はい、と差し出した瞬間、フェイントで素早く自分の元へと戻した。
だってさ、どうせだったら俺も史香ちゃんより強くなって頼られたいと思うんだよ。
影山だけにオイシイとこ取りされるのも悔しいっていうか……そんな事は絶対言えないけど。

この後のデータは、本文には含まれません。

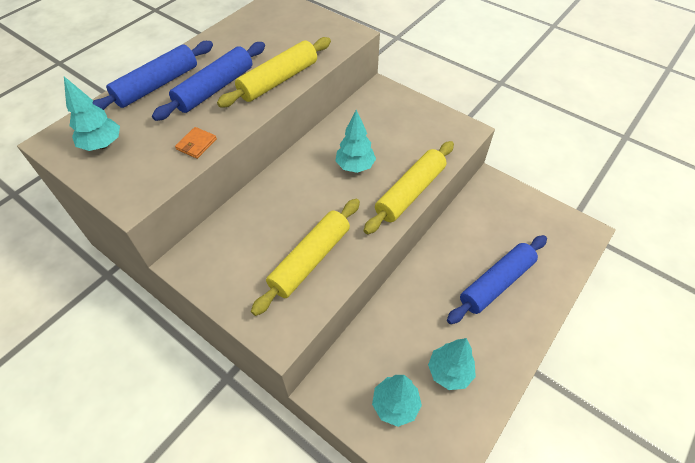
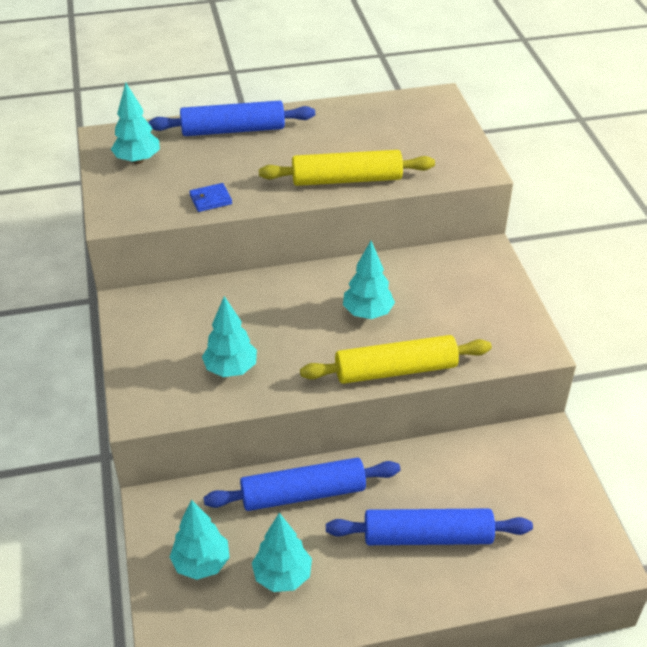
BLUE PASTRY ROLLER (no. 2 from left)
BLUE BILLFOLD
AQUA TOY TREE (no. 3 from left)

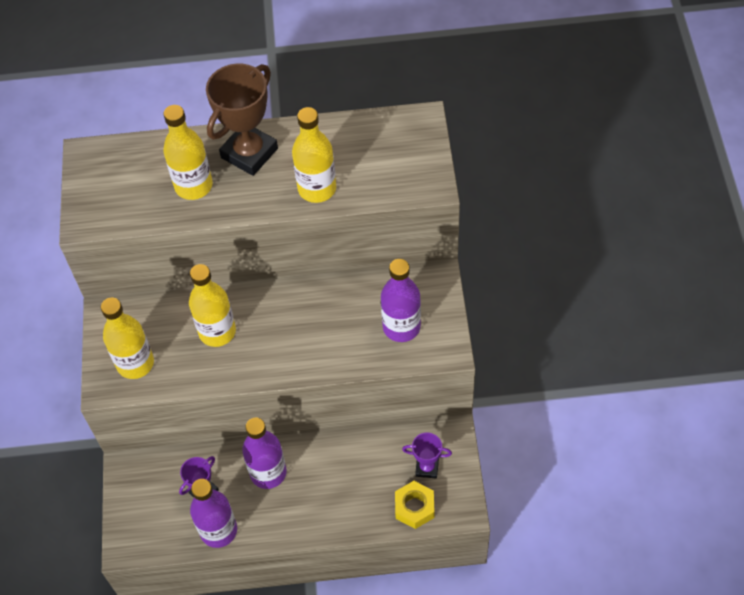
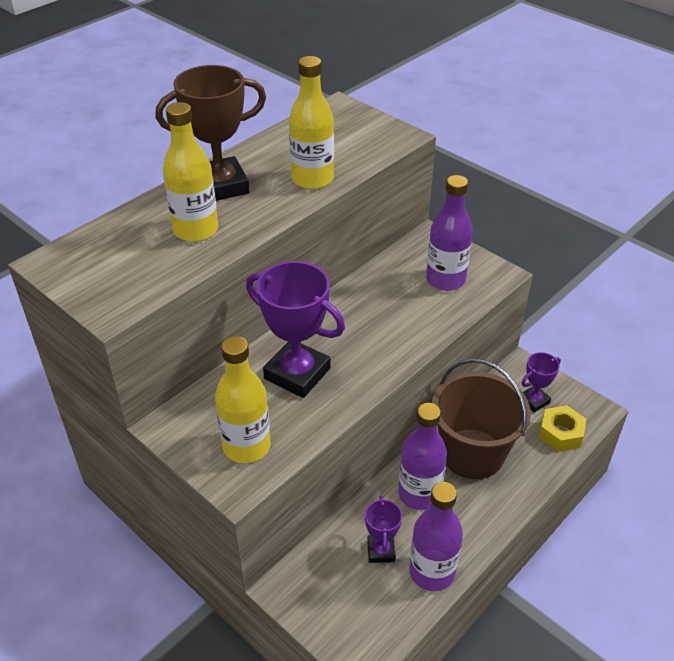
BROWN AWARD CUP
PURPLE AWARD CUP (no. 1 from left)
BROWN BUCKET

「転職するって事は、影山その後レベル上げするよね?」
「ん?ああ、するけど」
「そのレベル上げに俺も連れてってくれるならこれあげるよ」
「は?っていうかそれ山口のモノってわけでもないだろ」
「確かに俺のじゃないけど。でも今持ってるのは俺だかんね!それに影山が一人でレベル上げするよりは俺も一緒に居たほうがいいと思うよ」
「……ぐっ……確かに、レベル1で一人っつーのはキツイか……。わかった、山口。一緒に来てくれ」
「そうこなくちゃ!じゃあ今度こそ、はい」

よし、これで俺も更にレベルアップできる。
折角転職したんだから、頼りになる男にならなきゃ!

「ねえ、私もそのレベル上げ一緒に付いていこうか?」
「森永はダメだ!」
「史香ちゃんはダメだよ」
「!?」

影山と意図せず言葉が揃ってしまった。
まあ、そりゃそうだよね。
考えてる事はきっと同じだもの。

「なんでだ!なんで私はダメなんだ!」
「これは男同士の秘密ってやつ?」
「……山口、お前もしかして」
「影山だって同じ事考えてるだろ」
「まさかの同士か」
「……多分ね」

ハッキリと言葉にはしないけど、史香ちゃんを守りたいっていう気持ちは一緒。
だって俺達の大事なマネージャーだし。
この世界に来てから一番頼りになるのが紅一点のマネージャーって、カッコつかないじゃん。
知識が足りない分、せめて彼女より強くありたいっていうのはきっと誰もが思ってる事だと思う。
死ぬのは三回までっていうなら尚更、彼女を危ない目には遭わせたくない。
出来ることなら俺だって賢者になりたかったけど、悟りの書はひとつしかないし、今から遊び人に転職するなんて絶対嫌だし。
だから今回は影山に譲ってあげようと思う。

男同士の秘密って何よー!とむくれている史香ちゃんには申し訳ないが、明日の計画は影山と俺抜きで立ててもらう事にした。







一話ってほどでもなかったので25.5話という扱いで。